States and stakeholders now have the long-awaited CMS guidance on advance planning in Medicaid and CHIP for the end of the public health emergency (PHE). There’s a lot to digest in this 54-page State Health Official letter (SHO). It discusses what happens to the various pandemic-related authorities and waivers and what states must do to transition to normal operations. In the new year, we’ll unpack more of the details but, for now, I wanted to highlight what the guidance says about returning to normal eligibility and enrollment operations relating to the Families First continuous eligibility provision.
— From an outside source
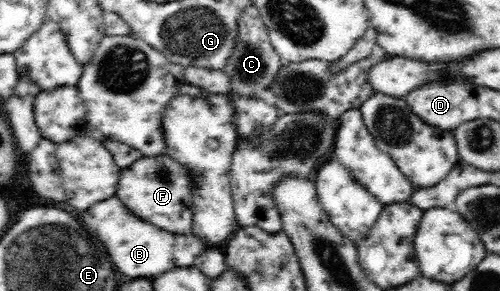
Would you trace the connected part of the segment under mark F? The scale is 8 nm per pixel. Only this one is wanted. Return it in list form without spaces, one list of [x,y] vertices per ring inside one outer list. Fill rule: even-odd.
[[[167,154],[143,157],[129,165],[121,173],[115,197],[121,199],[131,214],[161,227],[165,232],[192,233],[193,213],[189,205],[192,198],[192,177],[189,176],[189,169]]]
The guidance clearly establishes that CMS expects the states to be actively working to get back on track to the extent possible now. This means states that have not continued to process renewals, changes in circumstances, or post-eligibility verifications should start doing so before the PHE ends. It reminds states of their obligations and refers to the recent refresher on renewal requirements released by the agency a couple of weeks ago. Of course, until the end of the month when the PHE expires, states may not disenroll Medicaid beneficiaries (unless they move out of state or request voluntary termination) under the Families First maintenance of effort (MOE) continuous eligibility provision.
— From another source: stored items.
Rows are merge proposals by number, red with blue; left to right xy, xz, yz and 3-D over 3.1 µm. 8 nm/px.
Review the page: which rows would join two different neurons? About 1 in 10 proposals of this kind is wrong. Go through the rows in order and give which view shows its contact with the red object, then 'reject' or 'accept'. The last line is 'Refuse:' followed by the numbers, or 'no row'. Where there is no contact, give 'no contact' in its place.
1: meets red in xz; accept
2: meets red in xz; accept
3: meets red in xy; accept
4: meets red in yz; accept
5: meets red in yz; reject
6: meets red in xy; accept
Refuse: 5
What the guidance doesn’t do — contrary to what many Medicaid experts believe is required by current regulations – it does NOT require states to conduct a full eligibility review for all beneficiaries with pending adverse actions. This provision only applies to determinations made in the 6 months prior to the end of the PHE and if the notice to the beneficiary met specific requirements. However, states will be required to send a second notice with fair hearing rights at least 10 days in advance of the termination date to all beneficiaries losing eligibility.
As states process overdue renewals and are able to verify ongoing eligibility on an ex parte basis, they have the option to extend eligibility until the end of original renewal period or to start a new 12-month renewal period. For example, if a state conducts a renewal in January for a beneficiary whose renewal was due in April 2019, the state has the option to extend eligibility to April 2020 or until January 2021. However, if the state requires a beneficiary to provide information needed to confirm ongoing eligibility, the state must start a new 12-month eligibility period.
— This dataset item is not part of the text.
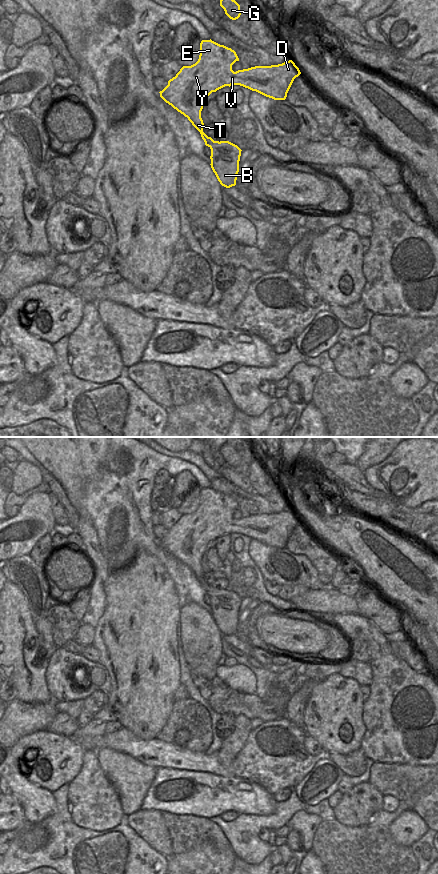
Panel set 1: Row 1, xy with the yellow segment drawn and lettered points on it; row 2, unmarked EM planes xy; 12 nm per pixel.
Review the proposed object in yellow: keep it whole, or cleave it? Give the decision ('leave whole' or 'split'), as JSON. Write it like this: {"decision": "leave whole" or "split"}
{"decision": "leave whole"}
Post PHE, states will be expected to meet timeliness standards for applications in four months and be current on all other COVID-related changes in six months. If states meet these expectations, delayed eligibility and enrollment action will not be considered untimely for the Payment Error Rate Measurement Program (PERM) or the Medicaid Eligibility Quality Control Program (MEQC).
The guidance discusses the need for states to develop a Post-COVID Eligibility and Enrollment Operational Plan, which adopts one of four risk-based approaches to prioritize needed eligibility actions on individuals more likely to not have ongoing eligibility. CMS is developing a COVID-related Pending Eligibility and Enrollment Actions Resolution Planning Tool to assist states in the planning process. The agency will also release guidance specific to COVID-19 program integrity issues, including beneficiary eligibility, to assist states as they assess whether to make changes adopted during the PHE permanent.
In the new year, we’ll unpack more of the details of this critical guidance. In the meantime, enjoy the holiday break and have a healthy 2021.